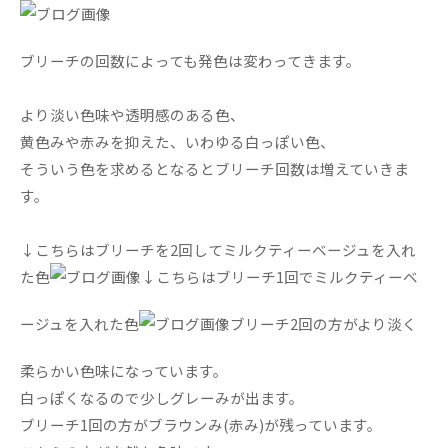
ブリーチの回数によっても発色は変わってきます。
より淡い色味や透明感のある色、
黄色みや赤みを抑えた、いわゆる白っぽい色、
そういう色を求めるとなるとブリーチ回数は増えていきま
す。
↓こちらはブリーチを2回してミルクティーベージュを入れ
た色
↓こちらはブリーチ1回でミルクティーベ
ージュを入れた色
ブリーチ2回の方がより淡く
柔らかい色味になっています。
白っぽくなるので少しグレーみが出ます。
ブリーチ1回の方がブラウンみ(赤み)が残っています。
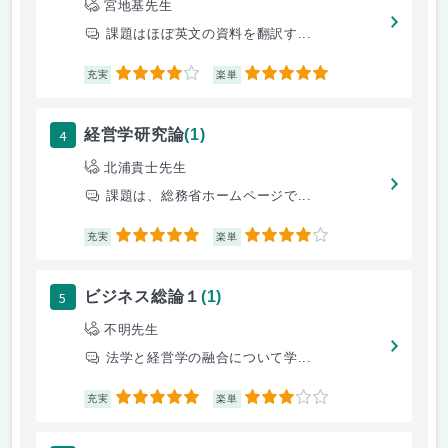
宮地基先生
課題はほぼ英文の資料を翻訳す...
4
5
充実
楽単
4
経営学研究論
(1)
北浦貴士先生
課題は、総務省ホームページで...
5
4
充実
楽単
5
ビジネス総論１
(1)
不明先生
法学と経営学の融合について学...
5
3
充実
楽単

[Aim of the task]:
Reproduce, line for line and unchanged, the text that follows each picture in all the entries above. Leave the pictures out of your answer.

[Result of the task]:
ブリーチの回数によっても発色は変わってきます。
より淡い色味や透明感のある色、
黄色みや赤みを抑えた、いわゆる白っぽい色、
そういう色を求めるとなるとブリーチ回数は増えていきま
す。
↓こちらはブリーチを2回してミルクティーベージュを入れ
た色
↓こちらはブリーチ1回でミルクティーベ
ージュを入れた色
ブリーチ2回の方がより淡く
柔らかい色味になっています。
白っぽくなるので少しグレーみが出ます。
ブリーチ1回の方がブラウンみ(赤み)が残っています。
宮地基先生
課題はほぼ英文の資料を翻訳す...
4
5
充実
楽単
4
経営学研究論
(1)
北浦貴士先生
課題は、総務省ホームページで...
5
4
充実
楽単
5
ビジネス総論１
(1)
不明先生
法学と経営学の融合について学...
5
3
充実
楽単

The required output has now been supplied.